If you include tvfm.h instead of tv.h in tv.cpp and use_tv.cpp, the resulting program behaves the same as the original. The difference is that just one Remote method—instead of all the Remote methods—is a friend to the Tv class. Figure 15.1 illustrates this difference.

Figure 15.1. Class friends versus class member friends.

Recall that inline functions have internal linkage, which means the function definition must be in the file that uses the function. Here, the inline definitions are in the header file, so including the header file in the file that uses the definitions places the definition in the right place. You could place the definitions in the implementation file instead, provided that you remove the inline keyword, thus giving the functions external linkage.

By the way, making the entire Remote class a friend doesn’t need a forward declaration because the friend statement itself identifies Remote as a class:

friend class Remote;

Other Friendly Relationships

Other combinations of friends and classes besides the ones discussed so far in this chapter are possible. Let’s take a brief look at some of them now.
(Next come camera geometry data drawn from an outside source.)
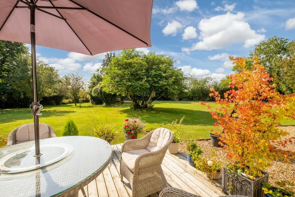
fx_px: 123
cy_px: 98
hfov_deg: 100.4
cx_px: 148
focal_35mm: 15
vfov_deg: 77.3
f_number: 11
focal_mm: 10
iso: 160
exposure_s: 1/1000
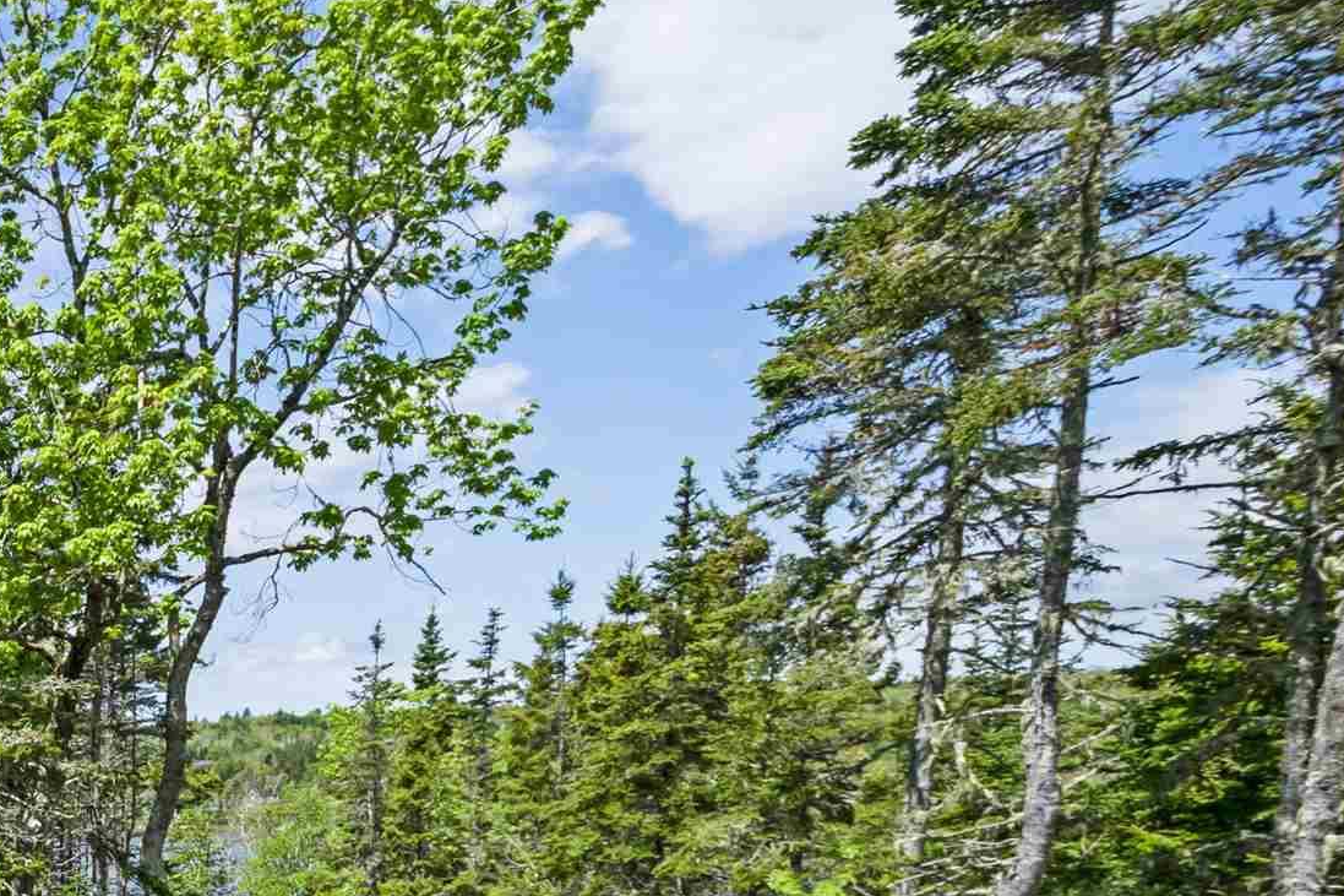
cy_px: 1113
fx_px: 1568
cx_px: -272
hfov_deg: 36.0
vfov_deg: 27.5
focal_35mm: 42
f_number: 6.3
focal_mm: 10
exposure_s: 1/500
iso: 125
Suppose the advance of technology brings interactive remote controls. For example, an interactive remote control unit might let you enter a response to some question posed on a television program, and the television might activate a buzzer in your remote control if your response is wrong. Ignoring the possibility of television using such facilities to program the viewers, let’s just look at the C++ programming aspects. The new setup would benefit from mutual friendship, with some Remote methods being able to affect a Tv object, as before, and with some Tv methods being able to affect a Remote object. This can be accomplished by making the classes friends to each other. That is, Tv will be a friend to Remote in addition to Remote being a friend to Tv. One point to keep in mind is that a Tv method that uses a Remote object can be prototyped before the Remote class declaration but must be defined after the declaration so that the compiler will have enough information to compile the method. The setup would look like this:

class Tv

{

friend class Remote;

public:

    void buzz(Remote & r);

    ...

};

class Remote

{

friend class Tv;

public:

    void Bool volup(Tv & t) { t.volup(); }

    ...

};

inline void Tv::buzz(Remote & r)

{

   ...

}

Because the Remote declaration follows the Tv declaration, Remote::volup() can be defined in the class declaration. However, the Tv::buzz() method has to be defined outside the Tv declaration so that the definition can follow the Remote declaration. If you don’t want buzz() to be inline, you need to define it in a separate method definitions file.

Shared Friends

Another use for friends is when a function needs to access private data in two separate classes. Logically, such a function should be a member function of each class, but that’s impossible. It could be a member of one class and a friend to the other, but sometimes it’s more reasonable to make the function a friend to both. Suppose, for example, that you have a Probe class that represents some sort of programmable measuring device and an Analyzer class that represents some sort of programmable analyzing device. Each has an internal clock, and you would like to be able to synchronize the two clocks. You could use something along the following lines:

class Analyzer;  // forward declaration

class Probe

{

    friend void sync(Analyzer & a, const Probe & p);  // sync a to p

    friend void sync(Probe & p, const Analyzer & a);  // sync p to a

    ...

};

class Analyzer

{

    friend void sync(Analyzer & a, const Probe & p);  // sync a to p

    friend void sync(Probe & p, const Analyzer & a);  // sync p to a

    ...

};

// define the friend functions

inline void sync(Analyzer & a, const Probe & p)

{

    ...

}

inline void sync(Probe & p, const Analyzer & a)

{

    ...

}

The forward declaration enables the compiler to know that Analyzer is a type when it reaches the friend declarations in the Probe class declaration.

Nested Classes

In C++, you can place a class declaration inside another class. The class declared within another is called a nested class, and it helps avoid name clutter by giving the new type class scope. Member functions of the class containing the declaration can create and use objects of the nested class. The outside world can use the nested class only if the declaration is in the public section and if you use the scope-resolution operator. (Older versions of C++ either don’t allow nested classes or implement the concept incompletely.)

Nesting classes is not the same as containment. Recall that containment means having a class object as a member of another class. Nesting a class, on the other hand, does not create a class member. Instead, it defines a type that is known just locally to the class that contains the nested class declaration.